Мы отправились в путешествие вместе.
Ветер снова распахнул дверь, и женщина пошла закрыть ее. Но ветер уже утихал, и это был его последний порыв.
Женщина вернулась. Я думал, что она продолжит свой рассказ. Мне любопытно было узнать, что было с новым ее приятелем и почему она одна. Но принцесса викингов молчала.
На следующий день, когда мы встретились на почте, она, похоже, даже не узнала меня.
ОБНАЖЕННАЯ МАХА
Художник Новалис только-только женился на Марии — испанке, в которую он влюбился потому, что она была похожа на его любимейшую картину "Обнаженную Маху" Гойи.
Они поселились в Риме. Мария по-детски радостно захлопала в ладоши, когда увидела их спальню, восхищаясь роскошной венецианской мебелью с чудесной инкрустацией из жемчуга.

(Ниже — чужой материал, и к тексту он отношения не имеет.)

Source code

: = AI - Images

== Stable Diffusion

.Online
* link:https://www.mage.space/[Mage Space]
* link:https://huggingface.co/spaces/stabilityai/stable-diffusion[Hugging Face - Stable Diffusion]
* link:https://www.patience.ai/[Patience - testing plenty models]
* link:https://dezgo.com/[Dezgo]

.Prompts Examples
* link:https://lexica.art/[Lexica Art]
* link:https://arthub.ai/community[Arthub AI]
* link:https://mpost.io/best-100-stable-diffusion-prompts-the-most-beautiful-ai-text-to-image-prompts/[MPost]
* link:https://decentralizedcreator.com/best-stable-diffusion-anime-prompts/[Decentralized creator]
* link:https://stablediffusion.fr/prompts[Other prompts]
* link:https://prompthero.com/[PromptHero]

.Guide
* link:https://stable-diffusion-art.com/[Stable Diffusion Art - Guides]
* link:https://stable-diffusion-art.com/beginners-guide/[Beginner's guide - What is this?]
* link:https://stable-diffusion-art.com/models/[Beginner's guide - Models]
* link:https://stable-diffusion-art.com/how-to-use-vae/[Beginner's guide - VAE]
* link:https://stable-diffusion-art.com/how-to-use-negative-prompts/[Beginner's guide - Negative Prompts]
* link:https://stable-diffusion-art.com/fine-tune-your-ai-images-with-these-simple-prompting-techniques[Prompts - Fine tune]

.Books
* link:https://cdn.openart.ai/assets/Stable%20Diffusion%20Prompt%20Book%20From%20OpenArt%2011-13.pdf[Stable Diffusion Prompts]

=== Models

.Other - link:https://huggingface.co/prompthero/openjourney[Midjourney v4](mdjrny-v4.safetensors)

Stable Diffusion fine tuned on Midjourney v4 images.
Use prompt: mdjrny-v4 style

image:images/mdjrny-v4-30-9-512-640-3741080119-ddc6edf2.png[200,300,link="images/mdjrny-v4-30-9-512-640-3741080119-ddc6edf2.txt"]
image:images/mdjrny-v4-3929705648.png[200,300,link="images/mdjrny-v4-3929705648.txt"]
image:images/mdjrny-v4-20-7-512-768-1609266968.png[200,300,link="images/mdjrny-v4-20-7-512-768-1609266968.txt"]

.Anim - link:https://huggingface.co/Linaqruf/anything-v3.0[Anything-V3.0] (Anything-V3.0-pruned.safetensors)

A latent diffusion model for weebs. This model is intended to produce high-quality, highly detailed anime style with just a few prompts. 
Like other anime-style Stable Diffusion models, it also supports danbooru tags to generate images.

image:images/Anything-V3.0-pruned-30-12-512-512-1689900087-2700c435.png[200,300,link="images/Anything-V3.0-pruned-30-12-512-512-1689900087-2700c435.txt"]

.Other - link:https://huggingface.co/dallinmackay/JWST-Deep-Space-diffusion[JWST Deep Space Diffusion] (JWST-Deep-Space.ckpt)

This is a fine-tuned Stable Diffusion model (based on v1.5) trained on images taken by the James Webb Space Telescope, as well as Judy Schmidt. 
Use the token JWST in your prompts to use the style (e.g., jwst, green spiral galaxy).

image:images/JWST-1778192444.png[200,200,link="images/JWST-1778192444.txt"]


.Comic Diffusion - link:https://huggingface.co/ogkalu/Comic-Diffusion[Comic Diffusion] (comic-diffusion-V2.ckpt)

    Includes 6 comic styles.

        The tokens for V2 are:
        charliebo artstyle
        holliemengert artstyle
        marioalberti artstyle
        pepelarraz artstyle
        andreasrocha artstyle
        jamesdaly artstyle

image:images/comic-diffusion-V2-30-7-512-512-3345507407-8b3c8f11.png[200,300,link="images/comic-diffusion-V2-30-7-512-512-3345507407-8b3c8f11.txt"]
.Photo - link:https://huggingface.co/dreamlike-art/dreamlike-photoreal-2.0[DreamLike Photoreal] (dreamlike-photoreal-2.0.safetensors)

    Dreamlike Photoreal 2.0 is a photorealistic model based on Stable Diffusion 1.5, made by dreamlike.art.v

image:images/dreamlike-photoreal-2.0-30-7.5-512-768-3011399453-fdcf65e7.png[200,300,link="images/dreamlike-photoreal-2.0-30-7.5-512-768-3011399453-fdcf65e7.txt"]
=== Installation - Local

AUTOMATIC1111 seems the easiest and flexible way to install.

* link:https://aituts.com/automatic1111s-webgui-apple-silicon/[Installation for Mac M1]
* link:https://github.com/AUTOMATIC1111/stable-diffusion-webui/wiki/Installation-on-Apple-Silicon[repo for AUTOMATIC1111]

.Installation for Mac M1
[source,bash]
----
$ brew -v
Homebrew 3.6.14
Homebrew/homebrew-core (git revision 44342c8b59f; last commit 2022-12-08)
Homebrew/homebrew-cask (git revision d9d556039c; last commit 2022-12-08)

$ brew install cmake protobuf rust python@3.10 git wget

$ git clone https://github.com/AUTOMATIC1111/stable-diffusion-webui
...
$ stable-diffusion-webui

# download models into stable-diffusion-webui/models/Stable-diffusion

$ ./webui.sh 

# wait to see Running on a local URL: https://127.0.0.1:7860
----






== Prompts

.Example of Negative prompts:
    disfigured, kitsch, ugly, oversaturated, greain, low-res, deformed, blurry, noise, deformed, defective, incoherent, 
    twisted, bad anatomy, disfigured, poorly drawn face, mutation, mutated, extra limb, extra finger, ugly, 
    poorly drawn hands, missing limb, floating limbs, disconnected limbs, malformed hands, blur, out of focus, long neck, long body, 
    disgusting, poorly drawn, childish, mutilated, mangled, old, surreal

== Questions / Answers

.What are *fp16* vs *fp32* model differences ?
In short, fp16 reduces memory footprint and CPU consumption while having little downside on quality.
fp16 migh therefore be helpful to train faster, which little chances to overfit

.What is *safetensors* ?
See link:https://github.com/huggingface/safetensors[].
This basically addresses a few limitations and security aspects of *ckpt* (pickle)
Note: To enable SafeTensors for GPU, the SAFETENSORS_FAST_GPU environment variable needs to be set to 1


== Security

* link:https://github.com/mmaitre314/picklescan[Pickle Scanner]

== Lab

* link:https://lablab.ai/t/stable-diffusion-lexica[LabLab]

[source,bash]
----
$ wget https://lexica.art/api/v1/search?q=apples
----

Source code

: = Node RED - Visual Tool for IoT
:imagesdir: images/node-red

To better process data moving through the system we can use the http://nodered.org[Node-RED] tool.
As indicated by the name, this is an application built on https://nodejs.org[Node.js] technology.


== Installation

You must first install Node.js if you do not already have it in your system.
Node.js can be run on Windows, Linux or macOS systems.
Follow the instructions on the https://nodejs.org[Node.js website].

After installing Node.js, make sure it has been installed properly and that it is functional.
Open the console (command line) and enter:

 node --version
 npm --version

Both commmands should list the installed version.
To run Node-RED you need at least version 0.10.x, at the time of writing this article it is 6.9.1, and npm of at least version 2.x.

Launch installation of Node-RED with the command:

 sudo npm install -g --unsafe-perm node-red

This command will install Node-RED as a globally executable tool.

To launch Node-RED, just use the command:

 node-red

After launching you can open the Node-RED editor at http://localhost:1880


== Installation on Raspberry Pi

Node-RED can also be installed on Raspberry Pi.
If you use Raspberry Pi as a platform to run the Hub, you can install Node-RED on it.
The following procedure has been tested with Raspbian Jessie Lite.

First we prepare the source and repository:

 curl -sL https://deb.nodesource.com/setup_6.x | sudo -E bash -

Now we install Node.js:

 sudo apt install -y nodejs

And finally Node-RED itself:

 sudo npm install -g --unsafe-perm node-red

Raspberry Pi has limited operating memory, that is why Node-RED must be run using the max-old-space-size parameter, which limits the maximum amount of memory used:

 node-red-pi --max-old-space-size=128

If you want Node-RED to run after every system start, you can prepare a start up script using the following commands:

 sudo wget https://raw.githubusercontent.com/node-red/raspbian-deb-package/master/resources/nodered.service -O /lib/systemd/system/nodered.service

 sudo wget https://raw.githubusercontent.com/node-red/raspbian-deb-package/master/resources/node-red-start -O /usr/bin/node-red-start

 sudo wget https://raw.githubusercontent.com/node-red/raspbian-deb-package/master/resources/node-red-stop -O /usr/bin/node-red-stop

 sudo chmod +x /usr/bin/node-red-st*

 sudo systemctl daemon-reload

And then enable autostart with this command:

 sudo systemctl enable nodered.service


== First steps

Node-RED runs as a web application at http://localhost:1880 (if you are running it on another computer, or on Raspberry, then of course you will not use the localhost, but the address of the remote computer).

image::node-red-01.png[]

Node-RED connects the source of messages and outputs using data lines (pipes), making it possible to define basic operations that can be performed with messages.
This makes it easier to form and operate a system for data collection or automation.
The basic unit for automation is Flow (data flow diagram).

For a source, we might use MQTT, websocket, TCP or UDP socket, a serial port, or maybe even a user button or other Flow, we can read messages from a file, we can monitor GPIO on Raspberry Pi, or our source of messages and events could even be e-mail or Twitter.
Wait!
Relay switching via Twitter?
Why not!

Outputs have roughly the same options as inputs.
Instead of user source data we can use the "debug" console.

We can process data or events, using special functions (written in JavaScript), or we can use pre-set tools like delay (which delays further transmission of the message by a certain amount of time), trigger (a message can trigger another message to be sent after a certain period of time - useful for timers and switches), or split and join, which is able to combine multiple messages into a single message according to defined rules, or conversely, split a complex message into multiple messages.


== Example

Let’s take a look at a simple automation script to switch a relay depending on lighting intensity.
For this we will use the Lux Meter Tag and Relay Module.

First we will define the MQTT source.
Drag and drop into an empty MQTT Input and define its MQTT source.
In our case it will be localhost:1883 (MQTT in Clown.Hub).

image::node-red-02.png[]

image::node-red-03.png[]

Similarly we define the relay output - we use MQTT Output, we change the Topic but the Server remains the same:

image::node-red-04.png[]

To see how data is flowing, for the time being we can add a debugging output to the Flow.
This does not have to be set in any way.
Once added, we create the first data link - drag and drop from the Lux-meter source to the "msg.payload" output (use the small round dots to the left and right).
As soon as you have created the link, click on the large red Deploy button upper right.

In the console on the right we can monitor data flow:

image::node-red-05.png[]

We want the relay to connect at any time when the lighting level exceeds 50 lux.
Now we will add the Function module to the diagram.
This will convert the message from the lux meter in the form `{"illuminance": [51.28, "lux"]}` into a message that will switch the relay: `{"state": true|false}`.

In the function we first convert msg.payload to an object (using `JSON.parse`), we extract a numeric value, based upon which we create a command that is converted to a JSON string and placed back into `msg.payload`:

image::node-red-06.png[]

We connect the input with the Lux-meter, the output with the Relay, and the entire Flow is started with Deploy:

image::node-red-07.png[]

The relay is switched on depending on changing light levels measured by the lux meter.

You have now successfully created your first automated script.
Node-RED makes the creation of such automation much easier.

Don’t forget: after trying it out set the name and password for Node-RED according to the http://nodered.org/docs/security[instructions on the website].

В первую ночь, лежа на монументальной кровати, словно сделанной для супруги дожа, Мария подрагивала от удовольствия, потягиваясь на этой постели и не спеша укрыться под тонкими простынями. Розовые пальцы ее полных ножек двигались так, словно они хотели завлечь Новалиса. Но она еще ни разу не предстала перед мужем обнаженной. Во-первых, она была испанка. Во-вторых, католичка. А кроме того, она была чересчур буржуазна. По ее мнению, до начала любовных утех свет необходимо было гасить. Стоя возле кровати, Новалис, сдвинув брови, изнемогал от желания, которое он не решался высказать: он хотел увидеть ее, чтобы восхищаться ею. До сих пор он не вполне узнал ее, проведя с ней лишь несколько ночей в гостинице, в течение которых они слышали какие-то странные голоса за тонкой перегородкой. То, о чем он просил ее, было не капризом любовника, а желанием живописца, художника. Его глаза изголодались по ее красоте. Мария сопротивлялась, краснела, чуть сердилась, словно он оскорблял ее самые сокровенные чувства. "Не будь глупым, Новалис, дорогой. Иди в постель", уговаривала она. Но он настаивал на своем. Она должна преодолеть свои буржуазные сомнения, говорил он. Искусство презирает такую скромность, человеческая красота создана для того, чтобы ее можно было созерцать во всей ее властной прелести, а не прятать и презирать ее.